In general, the frame is one of the lowest-maintenance parts of your bike. Nevertheless, you shouldn’t ignore it when you care for your bike — there are a number of things you can do to make sure it lasts as long as the manufacturer intended. We cover these basic maintenance tasks in this section.
For steel frames, rust is the number-one enemy. Water from rain, sweat, or muddy conditions can work itself into the frame and start corroding it. To minimize the chances of this happening, spray an anti-rust product, such as WD-40, into the frame every opportunity you have.

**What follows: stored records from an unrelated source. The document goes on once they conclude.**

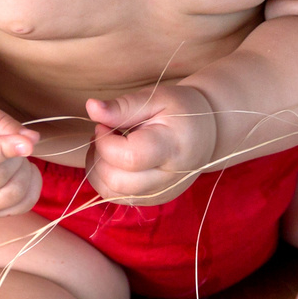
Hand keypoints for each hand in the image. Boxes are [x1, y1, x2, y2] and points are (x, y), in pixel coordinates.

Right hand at [0, 97, 38, 216]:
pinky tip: (24, 169)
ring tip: (16, 154)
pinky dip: (32, 187)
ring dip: (24, 171)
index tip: (27, 142)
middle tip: (14, 139)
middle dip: (15, 157)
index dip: (3, 152)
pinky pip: (20, 206)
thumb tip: (30, 141)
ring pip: (10, 196)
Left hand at [84, 84, 217, 202]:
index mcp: (171, 147)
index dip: (105, 141)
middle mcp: (167, 178)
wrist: (207, 133)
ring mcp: (160, 193)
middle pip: (116, 182)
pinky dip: (106, 179)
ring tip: (107, 145)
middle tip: (104, 133)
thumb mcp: (156, 98)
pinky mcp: (153, 200)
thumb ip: (123, 106)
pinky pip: (116, 197)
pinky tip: (115, 159)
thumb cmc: (182, 111)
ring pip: (111, 193)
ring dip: (98, 169)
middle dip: (98, 157)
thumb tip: (90, 107)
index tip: (104, 124)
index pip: (129, 158)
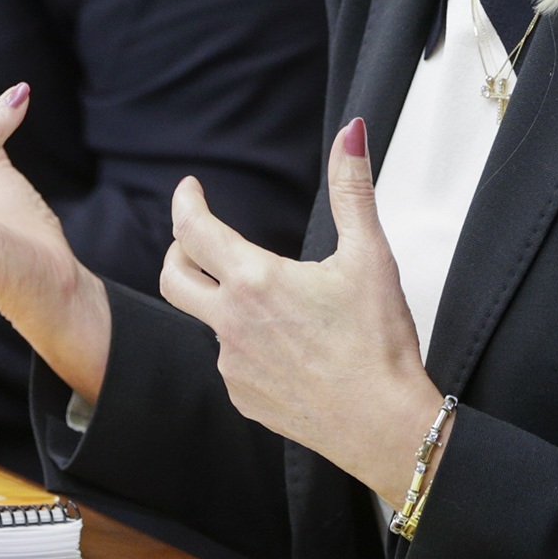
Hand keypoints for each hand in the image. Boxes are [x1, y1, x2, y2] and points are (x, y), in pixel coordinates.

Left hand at [158, 118, 444, 507]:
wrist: (384, 425)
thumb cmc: (379, 342)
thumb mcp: (370, 255)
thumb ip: (352, 188)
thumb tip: (351, 132)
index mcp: (255, 281)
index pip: (194, 229)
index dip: (186, 202)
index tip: (190, 189)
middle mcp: (231, 323)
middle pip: (172, 277)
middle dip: (177, 249)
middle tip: (196, 237)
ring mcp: (232, 366)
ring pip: (210, 322)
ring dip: (225, 303)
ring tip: (275, 304)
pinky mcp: (243, 398)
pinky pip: (232, 362)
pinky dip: (247, 345)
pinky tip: (287, 349)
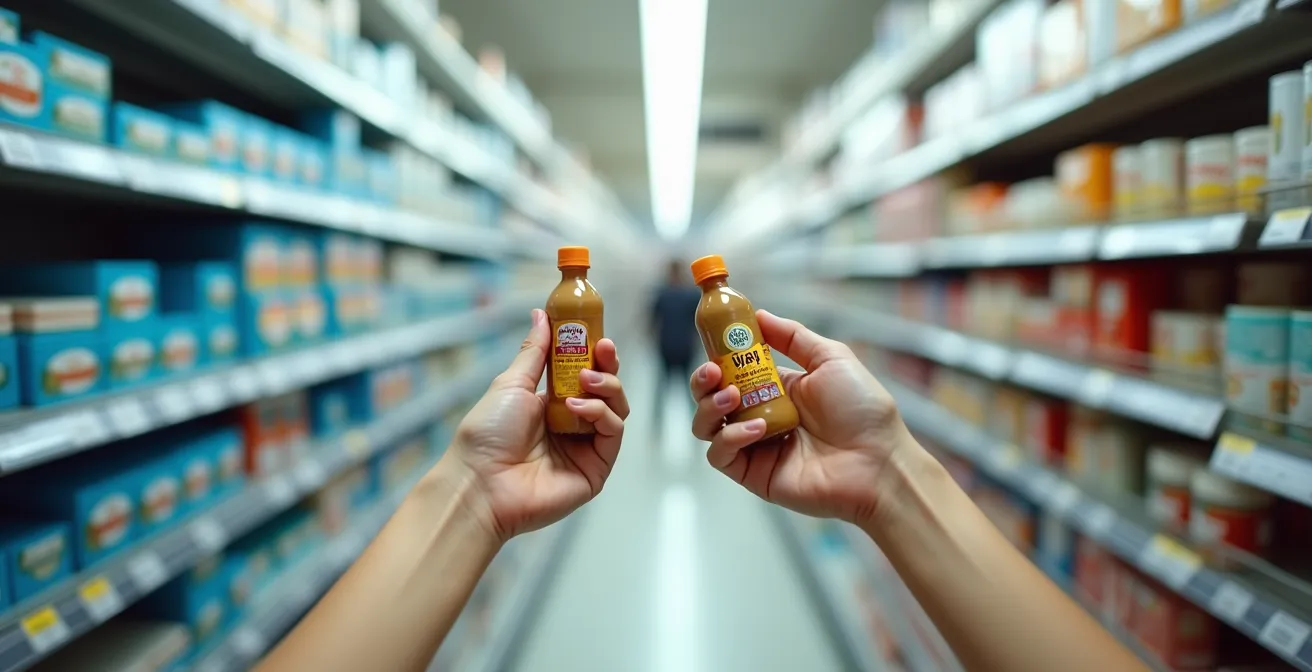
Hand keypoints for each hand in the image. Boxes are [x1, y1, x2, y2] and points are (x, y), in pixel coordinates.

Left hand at [445, 309, 628, 541]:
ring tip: (585, 380)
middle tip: (602, 350)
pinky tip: (579, 406)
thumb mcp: (511, 384)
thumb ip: (534, 351)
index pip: (585, 374)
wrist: (480, 481)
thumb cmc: (487, 433)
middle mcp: (572, 425)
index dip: (594, 354)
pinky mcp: (595, 469)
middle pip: (607, 390)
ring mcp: (585, 449)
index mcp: (551, 405)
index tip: (597, 335)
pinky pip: (612, 434)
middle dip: (608, 367)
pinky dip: (602, 415)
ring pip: (616, 410)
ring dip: (606, 387)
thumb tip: (541, 314)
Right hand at [690, 310, 916, 526]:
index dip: (719, 353)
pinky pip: (721, 455)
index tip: (714, 337)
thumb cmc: (863, 410)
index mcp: (777, 388)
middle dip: (703, 380)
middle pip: (712, 396)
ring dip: (709, 407)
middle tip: (714, 370)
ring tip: (732, 398)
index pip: (733, 368)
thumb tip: (758, 315)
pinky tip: (756, 428)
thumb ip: (792, 336)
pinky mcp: (753, 473)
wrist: (879, 461)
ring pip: (707, 426)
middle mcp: (761, 414)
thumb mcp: (831, 359)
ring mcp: (755, 445)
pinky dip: (730, 439)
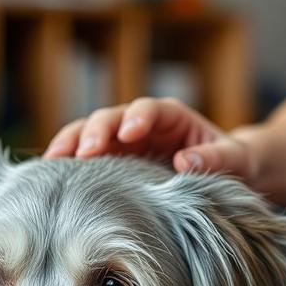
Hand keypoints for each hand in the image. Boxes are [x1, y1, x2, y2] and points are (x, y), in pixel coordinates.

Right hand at [43, 97, 257, 180]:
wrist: (227, 174)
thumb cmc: (235, 164)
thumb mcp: (236, 160)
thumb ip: (215, 159)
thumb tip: (186, 162)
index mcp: (172, 117)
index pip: (150, 109)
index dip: (137, 117)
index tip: (129, 133)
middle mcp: (142, 124)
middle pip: (112, 117)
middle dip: (96, 131)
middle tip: (84, 153)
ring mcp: (123, 143)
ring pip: (90, 134)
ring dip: (71, 145)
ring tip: (53, 163)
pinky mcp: (112, 162)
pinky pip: (85, 158)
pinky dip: (67, 163)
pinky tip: (49, 176)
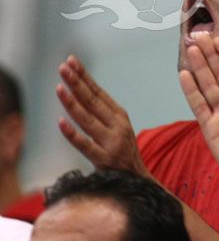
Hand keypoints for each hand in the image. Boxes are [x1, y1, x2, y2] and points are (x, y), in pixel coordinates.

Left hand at [56, 56, 149, 175]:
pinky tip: (61, 122)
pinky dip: (72, 133)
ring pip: (87, 119)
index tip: (71, 61)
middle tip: (63, 67)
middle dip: (77, 82)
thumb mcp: (118, 127)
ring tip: (59, 87)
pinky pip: (84, 144)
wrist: (136, 180)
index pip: (98, 92)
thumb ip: (102, 112)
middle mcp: (117, 125)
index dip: (84, 76)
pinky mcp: (103, 158)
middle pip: (92, 101)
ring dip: (72, 102)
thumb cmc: (122, 151)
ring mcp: (110, 141)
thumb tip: (81, 91)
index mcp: (119, 115)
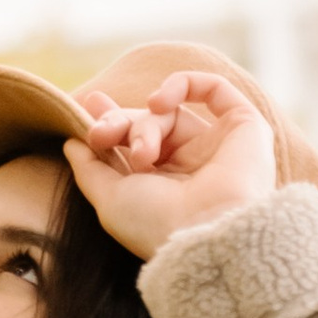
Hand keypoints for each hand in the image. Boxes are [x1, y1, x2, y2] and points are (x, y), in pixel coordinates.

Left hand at [63, 68, 276, 258]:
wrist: (207, 234)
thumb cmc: (156, 225)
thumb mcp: (109, 199)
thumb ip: (89, 169)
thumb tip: (72, 142)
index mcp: (165, 186)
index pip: (135, 141)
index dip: (112, 120)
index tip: (87, 106)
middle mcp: (193, 165)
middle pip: (147, 124)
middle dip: (118, 124)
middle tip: (100, 136)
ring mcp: (219, 146)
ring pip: (170, 112)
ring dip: (144, 124)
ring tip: (141, 152)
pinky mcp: (245, 127)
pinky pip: (214, 88)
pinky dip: (182, 84)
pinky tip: (159, 103)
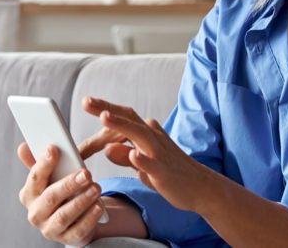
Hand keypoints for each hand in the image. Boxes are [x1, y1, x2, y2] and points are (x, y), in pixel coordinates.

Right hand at [17, 143, 105, 246]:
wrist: (72, 220)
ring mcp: (50, 229)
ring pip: (64, 216)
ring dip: (81, 201)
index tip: (54, 149)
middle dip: (68, 184)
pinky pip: (78, 230)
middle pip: (50, 198)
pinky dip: (89, 218)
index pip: (34, 178)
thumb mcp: (51, 178)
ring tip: (96, 188)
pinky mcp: (67, 239)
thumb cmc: (60, 193)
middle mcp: (36, 213)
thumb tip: (23, 147)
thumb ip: (40, 162)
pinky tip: (98, 206)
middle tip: (86, 173)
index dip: (43, 164)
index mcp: (29, 194)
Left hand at [85, 97, 214, 212]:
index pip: (123, 117)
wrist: (200, 187)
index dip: (104, 110)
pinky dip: (142, 158)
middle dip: (107, 109)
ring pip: (139, 134)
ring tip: (104, 117)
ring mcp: (159, 153)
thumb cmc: (169, 173)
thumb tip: (106, 148)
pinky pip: (152, 164)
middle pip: (128, 118)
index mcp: (147, 133)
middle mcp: (153, 137)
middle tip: (87, 102)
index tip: (87, 102)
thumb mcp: (141, 164)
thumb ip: (124, 155)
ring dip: (121, 125)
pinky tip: (132, 154)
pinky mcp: (164, 171)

If you’re really serious about protecting your frame, you can try one of a number of rust-inhibitor products (such as J. P. Weigle’s Frame Saver, available at bike shops). When you spray a rust inhibitor inside a frame, it forms a barrier that protects against rust.
Painting your frame
Keeping your frame painted can go a long way toward preventing rust. Small chips in the frame’s paint may allow rust to take root in your frame and spread. If you have time on your hands during the winter months, give your bike a fresh coat of paint as part of its annual overhaul. At the very least, touch up any small chips in the paint so that they don’t become sources of rust. If rust has already appeared, use a fine-grain sandpaper to remove the rust before painting.
Most bicycle manufacturers don’t make touch-up paint available, so use a similar color automotive touch-up paint from an auto dealer or auto parts store.
Try to keep paint chips to a minimum:
✓ Use chainstay protectors to protect your chainstay against impact from the chain.
✓ Use O-rings on cables to keep them from rubbing against the frame’s surface.
✓ Where cables come in contact with the frame, place a small piece of tape between the cable and the frame, to protect the frame’s surface.